1.

18 4 7
                                    

Korkuyordu. Böyle bir durumda akıllıca bir karar vermişti ama bu korkudan titremesine engel olmuyordu. Titreyen vücudu her an yıkılacakmış gibi görünse de elleri ve ayakları kilitlenmişti.

Sağ elinde tuttuğu kemik kabzalı hançerin ucundan damlayan kan kurumaya yüz tutmuştu.
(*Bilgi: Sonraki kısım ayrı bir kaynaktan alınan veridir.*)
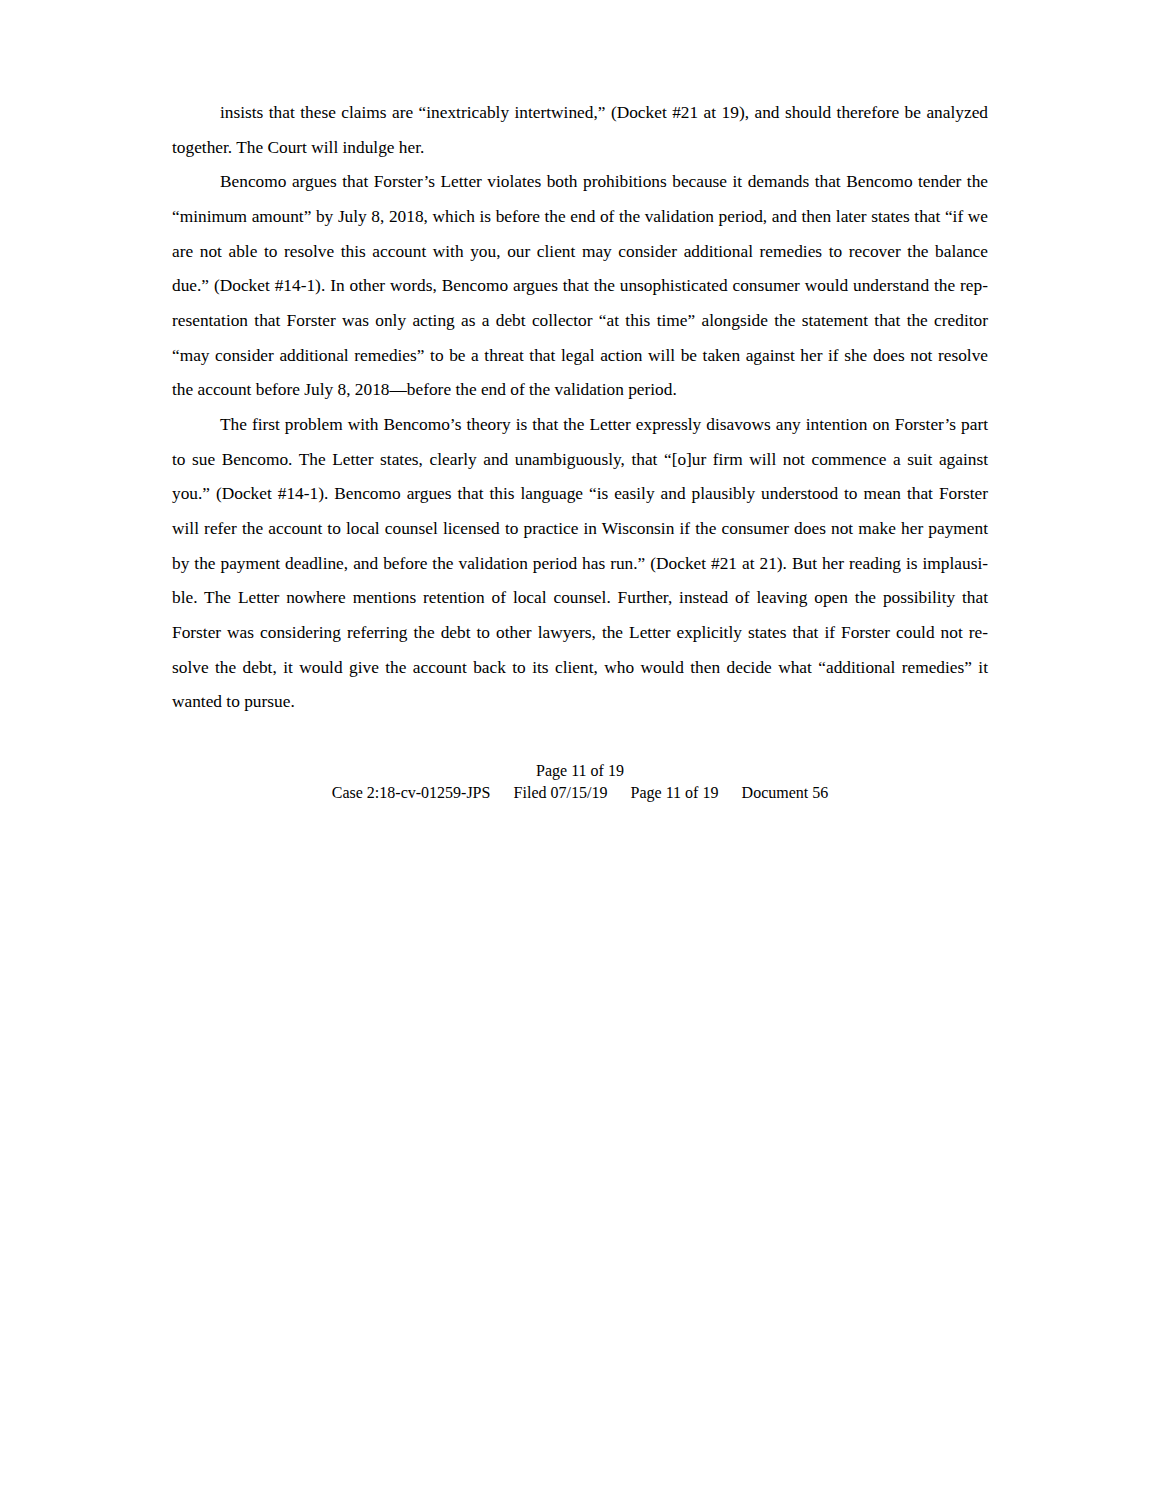insists that these claims are “inextricably intertwined,” (Docket #21 at 19), and should therefore be analyzed together. The Court will indulge her.
Bencomo argues that Forster’s Letter violates both prohibitions because it demands that Bencomo tender the “minimum amount” by July 8, 2018, which is before the end of the validation period, and then later states that “if we are not able to resolve this account with you, our client may consider additional remedies to recover the balance due.” (Docket #14-1). In other words, Bencomo argues that the unsophisticated consumer would understand the representation that Forster was only acting as a debt collector “at this time” alongside the statement that the creditor “may consider additional remedies” to be a threat that legal action will be taken against her if she does not resolve the account before July 8, 2018—before the end of the validation period.
The first problem with Bencomo’s theory is that the Letter expressly disavows any intention on Forster’s part to sue Bencomo. The Letter states, clearly and unambiguously, that “[o]ur firm will not commence a suit against you.” (Docket #14-1). Bencomo argues that this language “is easily and plausibly understood to mean that Forster will refer the account to local counsel licensed to practice in Wisconsin if the consumer does not make her payment by the payment deadline, and before the validation period has run.” (Docket #21 at 21). But her reading is implausible. The Letter nowhere mentions retention of local counsel. Further, instead of leaving open the possibility that Forster was considering referring the debt to other lawyers, the Letter explicitly states that if Forster could not resolve the debt, it would give the account back to its client, who would then decide what “additional remedies” it wanted to pursue.
Page 11 of 19
Case 2:18-cv-01259-JPS Filed 07/15/19 Page 11 of 19 Document 56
Son birkaç damla da beyazlaşmış toprağa düştükten sonra siyaha yakın bir rengi olan ve ışıldayan kan, damlamayı bıraktı.

O da tutmakta olduğu nefesini bıraktı. Akciğerleri hava ile ilk defa tanışıyormuş gibi oksijeni olabildiğince derin çekmek isteseler de her teşebbüs canını yakıyordu.

"Ben ne yaptım?" dedi kendi kendine. Sesi rüzgârda dağılıp gitmişti. "Kurtardım mı? Yoksa hepimizi uçsuz bucaksız bir karanlığın içine mi soktum? Ne yaptım ben? ..."

Kendini sorgularken sesi git gide daha fazla kısılıyor, ayaklarındaki kuvvet her saniye daha da azalıyordu. Sonunda dayanamadı ve dizlerinin üzerine çöktü. Bu savaş, ona iyi davranmamıştı.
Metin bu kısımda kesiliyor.